Table of contents:
- Why do you feel unworthy of a partner?
- Low self-esteem
- Psychological disorder
- Something triggers you to feel bad enough
- Do this when you feel unworthy of your partner
- 1. Express how you feel
- 2. Know what you want
- 3. Stop comparing yourself to others
- 4. Love yourself and accept the shortcomings that exist
- 5. Criticize yourself with constructive words
There are times when everyone feels inferior and doubts himself. These feelings can even arise during a relationship, making you feel inappropriate for your partner. Instead of taking comfort in the relationship you are in, negative emotions about yourself that are allowed to drag on can actually become a problem in your relationship.
Why do you feel unworthy of a partner?
It is normal to have negative emotions about oneself, but they can be detrimental to relationships if they are not dealt with quickly. Before trying various ways to get rid of it, you need to understand the cause first. These negative feelings can be triggered by a number of factors, such as:
Low self-esteem
which makes you feel like you don't meet the standards for building relationships with other people. Prolonged negative feelings will make you feel useless, even hopeless.
Psychological disorder
Depression or an anxiety disorder may be the most frequent trigger. If you feel like you're saying something you shouldn't, it will affect your self-esteem and blame yourself.

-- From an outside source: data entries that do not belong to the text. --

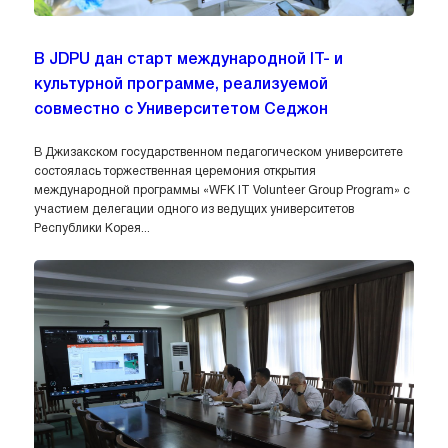
В JDPU дан старт международной IT- и
культурной программе, реализуемой
совместно с Университетом Седжон
В Джизакском государственном педагогическом университете
состоялась торжественная церемония открытия
международной программы «WFK IT Volunteer Group Program» с
участием делегации одного из ведущих университетов
Республики Корея...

This can hinder interaction in a romantic relationship and make you feel inappropriate for your partner. If you experience signs of this psychological disorder, consult a psychologist or psychiatrist.

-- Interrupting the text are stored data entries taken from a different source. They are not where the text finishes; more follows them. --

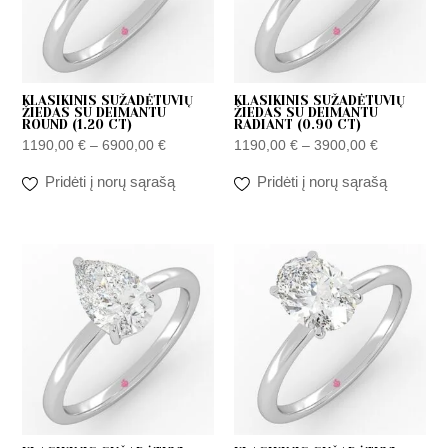
KLASIKINIS SUŽADĖTUVIŲ
KLASIKINIS SUŽADĖTUVIŲ
ŽIEDAS SU DEIMANTU
ŽIEDAS SU DEIMANTU
ROUND (1.20 CT)
RADIANT (0.90 CT)
1190,00
€
–
6900,00
€
1190,00
€
–
3900,00
€
Pridėti į norų sąrašą
Pridėti į norų sąrašą
Price
Price
range:
range:
1190,00 €
1190,00 €
through
through
4400,00 €
3900,00 €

Something triggers you to feel bad enough
There are certain people who make you think that you are not good enough. The triggers can come from childhood experiences, unhealthy relationships, or similar backgrounds.
Do this when you feel unworthy of your partner
Feeling unworthy of your partner is the beginning of an unhealthy relationship cycle. You need to prevent this cycle from continuing, for example in the following ways:
1. Express how you feel
Don't harbor negative emotions alone as this will create a wall between you and your partner. Tell your partner about the negative emotions you are feeling and what triggers them. Try to be honest and open so that you and your partner can work together to fix it and not blame it.
2. Know what you want
Conflicts in romantic relationships often occur when partners have different desires. If you don't feel good enough, then sometimes you don't respect yourself to see what you want as important.
Because of that, sometimes the thought appears that you will not ask for what you need for fear that your partner will leave you. So, try to get to know what you really want whenever you feel like you are not worthy of your partner.
3. Stop comparing yourself to others
Comparing yourself to other people, especially those who can do better than you, will only make you look down on yourself. Relationships are about you and your partner, not other people.
Try changing your point of view by not comparing yourself to other people, but instead building connections with them so you can grow.
4. Love yourself and accept the shortcomings that exist
Feeling unworthy of your partner means that you don't accept who you are. You are not perfect, as are your spouse and the people who seem successful on social media. You also don't have to get everyone's appreciation. Just get the award from yourself.
5. Criticize yourself with constructive words
If your partner is capable of providing constructive criticism, why can't you? Avoid criticizing yourself with words like, “I'm not smart enough,” “I don't work hard enough,” and the like. Use positive words that make you feel valuable and motivated to foster a better relationship.
Without realizing it, your partner can also bear emotional baggage when you feel you don't deserve him enough. This is a precursor to conflict between you who have lost your confidence and your partner who feels mistrusted.
Like everyone else, you too have strengths that you can build on and drawbacks that need to be evaluated. If you can accept your partner's shortcomings, then you can actually accept your own weaknesses and find solutions to fix them.